[START OF Items]

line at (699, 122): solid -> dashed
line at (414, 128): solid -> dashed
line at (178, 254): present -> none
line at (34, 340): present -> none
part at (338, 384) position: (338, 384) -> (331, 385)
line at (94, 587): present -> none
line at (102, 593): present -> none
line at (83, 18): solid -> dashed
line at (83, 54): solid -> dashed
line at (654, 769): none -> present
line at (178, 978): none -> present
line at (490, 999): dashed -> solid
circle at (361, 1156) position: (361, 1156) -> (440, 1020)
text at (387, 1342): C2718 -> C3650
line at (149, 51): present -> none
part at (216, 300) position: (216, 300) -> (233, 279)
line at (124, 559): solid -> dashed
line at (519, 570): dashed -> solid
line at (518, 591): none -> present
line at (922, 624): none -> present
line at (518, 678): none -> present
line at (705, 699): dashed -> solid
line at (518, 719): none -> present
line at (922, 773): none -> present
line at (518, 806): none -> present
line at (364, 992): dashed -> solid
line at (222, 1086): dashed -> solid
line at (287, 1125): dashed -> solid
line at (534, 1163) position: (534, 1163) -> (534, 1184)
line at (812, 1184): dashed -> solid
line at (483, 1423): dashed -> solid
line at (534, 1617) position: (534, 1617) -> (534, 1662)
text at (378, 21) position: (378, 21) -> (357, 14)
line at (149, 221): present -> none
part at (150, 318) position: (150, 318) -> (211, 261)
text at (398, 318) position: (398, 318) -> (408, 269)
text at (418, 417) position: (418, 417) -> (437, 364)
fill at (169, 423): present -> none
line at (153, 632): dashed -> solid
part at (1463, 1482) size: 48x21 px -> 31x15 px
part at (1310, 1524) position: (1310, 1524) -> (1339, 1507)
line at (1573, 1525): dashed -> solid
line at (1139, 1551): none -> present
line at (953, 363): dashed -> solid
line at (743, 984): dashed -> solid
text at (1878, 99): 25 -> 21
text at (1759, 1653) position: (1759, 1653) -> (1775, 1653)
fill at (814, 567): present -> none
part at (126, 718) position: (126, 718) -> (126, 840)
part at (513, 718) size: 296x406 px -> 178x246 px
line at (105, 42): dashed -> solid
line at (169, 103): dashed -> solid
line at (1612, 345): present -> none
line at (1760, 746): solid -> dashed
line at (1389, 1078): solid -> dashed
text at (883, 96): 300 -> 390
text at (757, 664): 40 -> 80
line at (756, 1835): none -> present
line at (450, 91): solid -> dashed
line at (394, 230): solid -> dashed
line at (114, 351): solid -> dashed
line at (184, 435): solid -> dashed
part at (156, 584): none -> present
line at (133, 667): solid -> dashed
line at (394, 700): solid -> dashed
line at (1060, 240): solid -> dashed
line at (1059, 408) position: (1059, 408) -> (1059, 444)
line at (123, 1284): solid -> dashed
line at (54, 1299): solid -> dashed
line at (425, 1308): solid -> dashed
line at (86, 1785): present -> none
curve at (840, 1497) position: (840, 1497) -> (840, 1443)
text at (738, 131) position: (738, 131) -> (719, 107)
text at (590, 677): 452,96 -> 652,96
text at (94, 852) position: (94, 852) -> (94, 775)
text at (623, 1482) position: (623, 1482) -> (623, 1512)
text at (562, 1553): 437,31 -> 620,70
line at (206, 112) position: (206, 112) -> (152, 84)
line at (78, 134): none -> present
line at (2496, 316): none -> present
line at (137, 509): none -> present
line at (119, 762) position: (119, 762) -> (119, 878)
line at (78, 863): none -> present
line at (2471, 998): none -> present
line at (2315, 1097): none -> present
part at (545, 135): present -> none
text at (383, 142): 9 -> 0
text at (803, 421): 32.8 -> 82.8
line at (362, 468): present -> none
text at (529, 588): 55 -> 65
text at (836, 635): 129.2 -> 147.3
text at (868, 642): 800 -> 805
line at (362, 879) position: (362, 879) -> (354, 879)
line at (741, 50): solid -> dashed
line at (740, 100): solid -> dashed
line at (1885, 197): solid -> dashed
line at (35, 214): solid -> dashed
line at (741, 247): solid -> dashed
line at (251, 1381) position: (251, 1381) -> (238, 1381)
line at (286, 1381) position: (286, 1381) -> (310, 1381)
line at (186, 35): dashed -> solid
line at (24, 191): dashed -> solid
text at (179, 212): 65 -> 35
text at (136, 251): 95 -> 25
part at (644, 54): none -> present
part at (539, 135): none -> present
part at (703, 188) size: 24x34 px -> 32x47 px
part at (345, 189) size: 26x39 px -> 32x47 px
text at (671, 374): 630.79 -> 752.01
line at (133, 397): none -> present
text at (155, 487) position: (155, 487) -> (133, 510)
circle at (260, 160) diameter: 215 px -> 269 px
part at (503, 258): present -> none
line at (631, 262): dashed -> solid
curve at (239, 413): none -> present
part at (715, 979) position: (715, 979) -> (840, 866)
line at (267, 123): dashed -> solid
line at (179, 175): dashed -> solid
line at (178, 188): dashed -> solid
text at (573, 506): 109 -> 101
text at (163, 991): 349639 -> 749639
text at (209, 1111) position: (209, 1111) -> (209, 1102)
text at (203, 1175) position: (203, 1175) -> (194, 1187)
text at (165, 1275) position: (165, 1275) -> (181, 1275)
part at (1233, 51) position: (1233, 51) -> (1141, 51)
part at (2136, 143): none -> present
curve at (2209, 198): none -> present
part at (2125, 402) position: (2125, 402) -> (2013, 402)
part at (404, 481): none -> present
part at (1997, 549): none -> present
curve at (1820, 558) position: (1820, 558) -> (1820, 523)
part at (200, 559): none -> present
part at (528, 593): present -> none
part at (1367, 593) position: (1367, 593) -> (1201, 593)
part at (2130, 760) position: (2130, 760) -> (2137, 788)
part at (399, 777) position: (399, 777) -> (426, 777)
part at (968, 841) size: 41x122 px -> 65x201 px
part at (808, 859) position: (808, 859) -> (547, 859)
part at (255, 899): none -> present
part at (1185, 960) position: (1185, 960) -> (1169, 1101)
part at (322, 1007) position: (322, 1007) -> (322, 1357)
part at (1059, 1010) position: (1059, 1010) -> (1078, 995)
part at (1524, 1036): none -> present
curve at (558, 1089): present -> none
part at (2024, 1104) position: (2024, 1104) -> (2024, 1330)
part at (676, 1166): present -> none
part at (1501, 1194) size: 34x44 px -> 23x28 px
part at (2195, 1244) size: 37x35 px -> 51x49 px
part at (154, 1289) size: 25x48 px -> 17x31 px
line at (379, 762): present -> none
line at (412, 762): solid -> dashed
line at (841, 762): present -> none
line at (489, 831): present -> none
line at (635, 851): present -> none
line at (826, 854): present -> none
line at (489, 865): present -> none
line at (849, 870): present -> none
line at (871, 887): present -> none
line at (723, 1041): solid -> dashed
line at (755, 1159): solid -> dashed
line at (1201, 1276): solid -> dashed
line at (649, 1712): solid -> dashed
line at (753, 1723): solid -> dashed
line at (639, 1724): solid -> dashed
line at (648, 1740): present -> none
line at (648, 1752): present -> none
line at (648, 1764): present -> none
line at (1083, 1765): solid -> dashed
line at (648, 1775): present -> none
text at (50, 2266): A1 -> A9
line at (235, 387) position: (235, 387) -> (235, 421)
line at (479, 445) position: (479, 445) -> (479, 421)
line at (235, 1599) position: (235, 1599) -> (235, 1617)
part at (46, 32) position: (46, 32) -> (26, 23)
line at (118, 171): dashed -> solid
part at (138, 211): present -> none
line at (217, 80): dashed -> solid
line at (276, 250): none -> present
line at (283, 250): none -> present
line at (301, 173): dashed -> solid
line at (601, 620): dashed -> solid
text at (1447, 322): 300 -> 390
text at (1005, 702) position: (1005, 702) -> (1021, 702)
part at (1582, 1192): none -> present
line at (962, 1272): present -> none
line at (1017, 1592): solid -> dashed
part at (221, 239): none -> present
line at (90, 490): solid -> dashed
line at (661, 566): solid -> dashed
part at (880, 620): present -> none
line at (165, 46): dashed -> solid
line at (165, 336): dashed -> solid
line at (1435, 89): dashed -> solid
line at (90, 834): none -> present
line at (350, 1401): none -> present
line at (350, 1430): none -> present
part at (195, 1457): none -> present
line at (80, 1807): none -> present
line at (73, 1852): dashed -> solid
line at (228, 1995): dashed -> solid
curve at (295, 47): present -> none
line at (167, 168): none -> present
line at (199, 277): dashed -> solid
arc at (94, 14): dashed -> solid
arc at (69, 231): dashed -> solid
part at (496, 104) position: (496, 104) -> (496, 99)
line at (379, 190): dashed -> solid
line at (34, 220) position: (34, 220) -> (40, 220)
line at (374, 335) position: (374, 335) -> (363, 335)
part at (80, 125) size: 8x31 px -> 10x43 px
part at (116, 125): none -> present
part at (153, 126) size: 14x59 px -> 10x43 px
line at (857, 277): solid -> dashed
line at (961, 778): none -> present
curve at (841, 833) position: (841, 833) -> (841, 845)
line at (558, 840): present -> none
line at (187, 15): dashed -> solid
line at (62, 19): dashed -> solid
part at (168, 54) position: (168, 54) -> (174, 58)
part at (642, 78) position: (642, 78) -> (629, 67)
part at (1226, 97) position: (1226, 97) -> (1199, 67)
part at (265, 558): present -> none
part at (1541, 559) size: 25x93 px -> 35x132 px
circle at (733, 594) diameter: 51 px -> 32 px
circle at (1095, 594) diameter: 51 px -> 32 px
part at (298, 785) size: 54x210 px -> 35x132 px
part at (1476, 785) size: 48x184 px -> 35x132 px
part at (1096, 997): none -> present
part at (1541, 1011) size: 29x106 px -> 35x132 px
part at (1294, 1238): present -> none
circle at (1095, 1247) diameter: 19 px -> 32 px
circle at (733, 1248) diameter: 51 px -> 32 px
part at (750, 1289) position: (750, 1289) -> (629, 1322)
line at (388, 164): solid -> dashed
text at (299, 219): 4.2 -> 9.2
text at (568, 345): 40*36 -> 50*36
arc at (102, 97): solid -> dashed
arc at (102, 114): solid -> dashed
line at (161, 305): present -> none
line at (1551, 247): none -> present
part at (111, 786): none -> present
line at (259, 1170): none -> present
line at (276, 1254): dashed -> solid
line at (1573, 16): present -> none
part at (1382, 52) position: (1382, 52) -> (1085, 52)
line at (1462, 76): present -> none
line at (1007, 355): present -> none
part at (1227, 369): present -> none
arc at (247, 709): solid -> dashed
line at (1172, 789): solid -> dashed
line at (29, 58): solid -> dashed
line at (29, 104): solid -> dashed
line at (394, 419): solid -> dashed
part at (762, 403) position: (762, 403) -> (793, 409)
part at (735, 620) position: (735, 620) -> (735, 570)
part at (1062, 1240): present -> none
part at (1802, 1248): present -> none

[END OF Items]

→ Task objective:
Reproduce the records unchanged, from the first line through the line containing "line at (654, 769): none -> present", with both ends included.

→ Answer in full:
line at (699, 122): solid -> dashed
line at (414, 128): solid -> dashed
line at (178, 254): present -> none
line at (34, 340): present -> none
part at (338, 384) position: (338, 384) -> (331, 385)
line at (94, 587): present -> none
line at (102, 593): present -> none
line at (83, 18): solid -> dashed
line at (83, 54): solid -> dashed
line at (654, 769): none -> present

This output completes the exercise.